In Greek mythology, Persephone (/pərˈsɛfəniː/ pər-SEF-ə-nee; Greek: Περσεφόνη, romanized: Persephónē), also called Kore or Kora (/ˈkɔːriː/ KOR-ee; Greek: Κόρη, romanized: Kórē, lit. 'the maiden'), is the daughter of Zeus and Demeter. She became the queen of the underworld after her abduction by Hades, the god of the underworld, with the approval of her father, Zeus.The myth of her abduction and return to the surface represents her functions as the embodiment of spring and the personification of vegetation, which sprouts from the earth in spring and disappears into the earth after harvest. In Classical Greek art, Persephone is invariably portrayed robed, often carrying a sheaf of grain. She may appear as a mystical divinity with a sceptre and a little box, but she was mostly represented in the process of being carried off by Hades.

Persephone as a vegetation goddess and her mother Demeter were the central figures of the Eleusinian mysteries, which promised the initiated a more enjoyable prospect after death. The origins of her cult are uncertain, but it was based on ancient agrarian cults of agricultural communities. To her alone were dedicated the mysteries celebrated at Athens in the month of Anthesterion.

Her name has numerous historical variants. These include Persephassa (Περσεφάσσα) and Persephatta (Περσεφάττα). In Latin, her name is rendered Proserpina. She was identified by the Romans as the Italic goddess Libera, who was conflated with Prosperina. Myths similar to Persephone's descent and return to earth also appear in the cults of male gods like Attis, Adonis, and Osiris, and in Minoan Crete.

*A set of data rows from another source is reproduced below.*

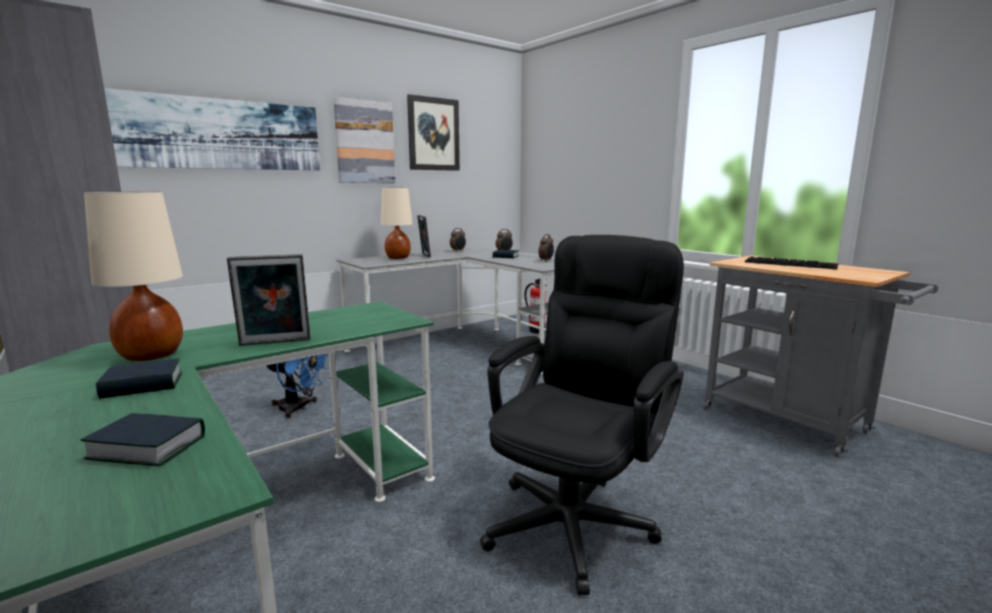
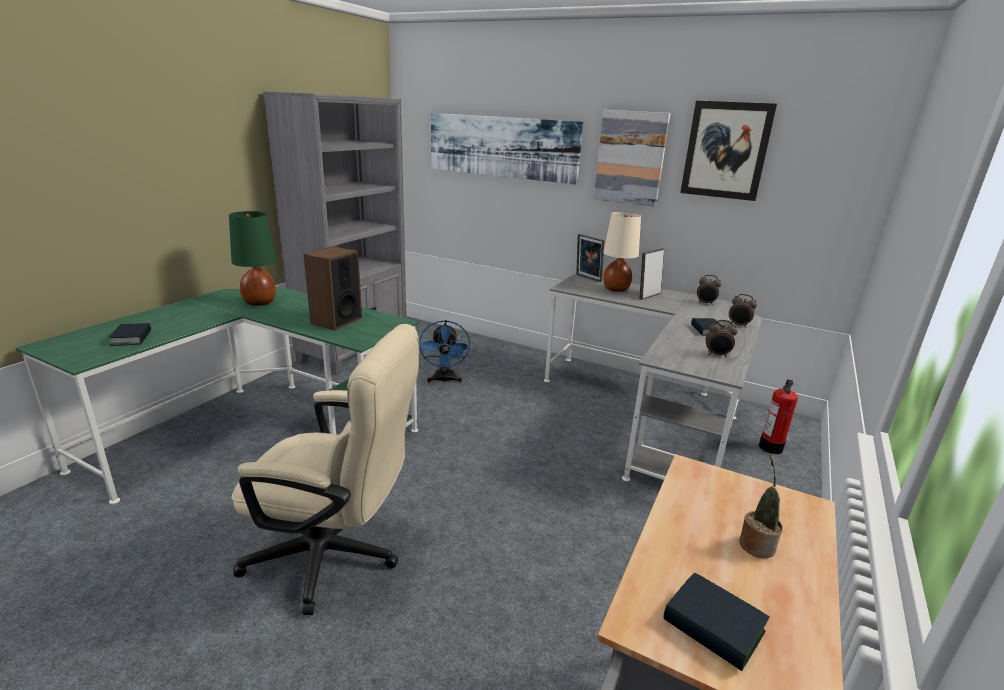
camera: 65 degrees right, 10 degrees up
(143, 385) = (211, 315): book -> book (713, 626)
(150, 356) = (259, 302): beige table lamp -> green table lamp
(275, 343) = (289, 320): picture frame -> picture frame (587, 278)
(321, 325) = (336, 321): none -> speaker
(577, 516) = (336, 556): black office chair -> beige office chair
(791, 264) = (756, 543): keyboard -> potted plant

In ancient Greek religion and mythology, Demeter (/dɪˈmiːtər/; Attic: Δημήτηρ Dēmḗtēr [dɛːmɛ́ːtɛːr]; Doric: Δαμάτηρ Dāmā́tēr) is the Olympian goddess of the harvest and agriculture, presiding over grains and the fertility of the earth. She was also called Deo (Δηώ).. Her cult titles include Sito (Σιτώ), "she of the Grain", as the giver of food or grain, and Thesmophoros (θεσμός, thesmos: divine order, unwritten law; φόρος, phoros: bringer, bearer), "giver of customs" and/or "legislator", in association with the secret female-only festival called the Thesmophoria.

Though Demeter is often described simply as the goddess of the harvest, she presided also over the sacred law, and the cycle of life and death. She and her daughter Persephone were the central figures of the Eleusinian Mysteries, a religious tradition that predated the Olympian pantheon, and which may have its roots in the Mycenaean period c. 1400–1200 BC. Demeter was often considered to be the same figure as the Anatolian goddess Cybele, and she was identified with the Roman goddess Ceres.